### PROBLEM REQUIREMENTS
Determine the number of lines below that contain the string "This", and state only that number.

[Collected data entries]
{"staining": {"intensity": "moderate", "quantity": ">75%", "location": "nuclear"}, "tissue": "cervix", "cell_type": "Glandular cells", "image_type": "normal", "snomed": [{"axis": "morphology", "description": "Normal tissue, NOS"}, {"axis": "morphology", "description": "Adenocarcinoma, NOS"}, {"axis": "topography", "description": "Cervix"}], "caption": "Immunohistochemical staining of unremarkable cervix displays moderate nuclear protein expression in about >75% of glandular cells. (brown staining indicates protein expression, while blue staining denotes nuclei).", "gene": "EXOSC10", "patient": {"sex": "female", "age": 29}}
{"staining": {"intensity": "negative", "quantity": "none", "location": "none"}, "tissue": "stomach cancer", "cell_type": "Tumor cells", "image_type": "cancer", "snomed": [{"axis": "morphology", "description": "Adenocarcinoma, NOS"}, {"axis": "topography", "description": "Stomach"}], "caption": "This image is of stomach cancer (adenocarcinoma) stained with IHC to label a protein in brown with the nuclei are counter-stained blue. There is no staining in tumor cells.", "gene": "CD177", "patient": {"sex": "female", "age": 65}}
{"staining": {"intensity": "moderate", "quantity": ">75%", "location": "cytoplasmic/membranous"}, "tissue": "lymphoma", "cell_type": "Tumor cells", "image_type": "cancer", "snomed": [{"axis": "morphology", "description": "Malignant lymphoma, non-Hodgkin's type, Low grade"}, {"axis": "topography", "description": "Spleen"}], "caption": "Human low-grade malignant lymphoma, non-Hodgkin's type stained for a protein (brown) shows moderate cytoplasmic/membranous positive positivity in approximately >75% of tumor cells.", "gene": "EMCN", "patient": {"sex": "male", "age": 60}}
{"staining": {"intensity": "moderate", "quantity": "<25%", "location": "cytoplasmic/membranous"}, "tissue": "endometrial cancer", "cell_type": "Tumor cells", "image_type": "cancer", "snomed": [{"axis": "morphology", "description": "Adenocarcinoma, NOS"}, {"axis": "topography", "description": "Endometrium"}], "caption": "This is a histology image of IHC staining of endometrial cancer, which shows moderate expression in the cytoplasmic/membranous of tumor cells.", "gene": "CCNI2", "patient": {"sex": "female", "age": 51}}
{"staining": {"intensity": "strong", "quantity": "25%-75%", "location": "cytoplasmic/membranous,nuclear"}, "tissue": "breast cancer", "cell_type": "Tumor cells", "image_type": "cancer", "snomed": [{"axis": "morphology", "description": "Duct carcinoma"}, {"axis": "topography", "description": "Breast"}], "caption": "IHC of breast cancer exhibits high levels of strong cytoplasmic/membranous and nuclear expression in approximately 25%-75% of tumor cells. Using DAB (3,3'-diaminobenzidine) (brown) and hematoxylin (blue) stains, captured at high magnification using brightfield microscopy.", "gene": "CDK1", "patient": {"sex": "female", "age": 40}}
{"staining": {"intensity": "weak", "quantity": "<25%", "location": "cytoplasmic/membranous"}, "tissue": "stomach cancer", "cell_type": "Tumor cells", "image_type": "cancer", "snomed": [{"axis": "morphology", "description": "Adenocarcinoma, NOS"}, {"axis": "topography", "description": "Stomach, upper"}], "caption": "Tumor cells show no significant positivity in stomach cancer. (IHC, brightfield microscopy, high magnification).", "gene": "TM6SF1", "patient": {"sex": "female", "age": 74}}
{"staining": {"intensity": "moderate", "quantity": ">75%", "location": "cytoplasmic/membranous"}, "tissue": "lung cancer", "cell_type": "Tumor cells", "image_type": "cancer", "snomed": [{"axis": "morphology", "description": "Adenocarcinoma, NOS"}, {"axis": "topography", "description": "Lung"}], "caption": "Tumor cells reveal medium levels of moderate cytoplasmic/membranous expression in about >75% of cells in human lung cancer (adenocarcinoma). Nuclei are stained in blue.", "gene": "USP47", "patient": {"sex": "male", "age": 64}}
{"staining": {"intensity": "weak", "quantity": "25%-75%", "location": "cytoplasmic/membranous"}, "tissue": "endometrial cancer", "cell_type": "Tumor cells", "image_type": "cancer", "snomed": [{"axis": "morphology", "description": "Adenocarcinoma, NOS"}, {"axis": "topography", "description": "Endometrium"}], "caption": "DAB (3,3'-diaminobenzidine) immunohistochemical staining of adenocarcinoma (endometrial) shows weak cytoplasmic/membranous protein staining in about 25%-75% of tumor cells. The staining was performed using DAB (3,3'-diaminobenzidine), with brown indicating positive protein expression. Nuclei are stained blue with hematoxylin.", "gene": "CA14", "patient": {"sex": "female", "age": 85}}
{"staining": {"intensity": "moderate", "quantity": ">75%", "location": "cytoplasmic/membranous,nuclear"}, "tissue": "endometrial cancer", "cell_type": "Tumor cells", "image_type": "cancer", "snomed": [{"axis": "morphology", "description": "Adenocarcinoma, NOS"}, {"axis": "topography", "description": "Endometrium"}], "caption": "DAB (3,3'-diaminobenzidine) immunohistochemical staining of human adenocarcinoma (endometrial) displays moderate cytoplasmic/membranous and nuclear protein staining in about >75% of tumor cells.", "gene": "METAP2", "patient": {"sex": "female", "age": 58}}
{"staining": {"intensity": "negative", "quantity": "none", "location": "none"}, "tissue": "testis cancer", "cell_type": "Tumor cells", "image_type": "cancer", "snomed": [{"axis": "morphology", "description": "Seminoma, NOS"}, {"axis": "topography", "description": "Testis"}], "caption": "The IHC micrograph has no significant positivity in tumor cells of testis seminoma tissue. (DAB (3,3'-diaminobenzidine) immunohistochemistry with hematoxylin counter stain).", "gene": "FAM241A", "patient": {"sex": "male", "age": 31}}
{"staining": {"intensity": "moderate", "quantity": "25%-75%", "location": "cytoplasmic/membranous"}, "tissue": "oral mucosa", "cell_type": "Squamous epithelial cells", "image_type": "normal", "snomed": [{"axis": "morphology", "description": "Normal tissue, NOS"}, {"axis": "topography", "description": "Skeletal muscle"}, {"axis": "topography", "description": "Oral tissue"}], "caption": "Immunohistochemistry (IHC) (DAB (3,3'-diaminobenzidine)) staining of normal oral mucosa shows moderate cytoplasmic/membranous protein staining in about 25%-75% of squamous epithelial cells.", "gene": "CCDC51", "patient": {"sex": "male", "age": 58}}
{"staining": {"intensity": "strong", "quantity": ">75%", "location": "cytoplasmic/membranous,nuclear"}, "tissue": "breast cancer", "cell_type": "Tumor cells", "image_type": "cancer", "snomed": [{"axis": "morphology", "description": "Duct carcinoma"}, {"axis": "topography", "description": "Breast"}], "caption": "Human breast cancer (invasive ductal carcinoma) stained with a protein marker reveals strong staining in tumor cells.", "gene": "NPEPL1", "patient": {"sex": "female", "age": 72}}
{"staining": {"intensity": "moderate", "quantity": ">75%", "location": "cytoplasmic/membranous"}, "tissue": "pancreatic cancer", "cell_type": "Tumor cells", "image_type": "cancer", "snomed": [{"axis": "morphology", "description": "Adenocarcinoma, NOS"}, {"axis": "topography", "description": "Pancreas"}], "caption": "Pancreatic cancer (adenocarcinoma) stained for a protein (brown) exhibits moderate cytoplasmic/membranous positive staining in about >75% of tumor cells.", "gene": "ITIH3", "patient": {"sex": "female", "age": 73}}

### EXPECTED ANSWER
2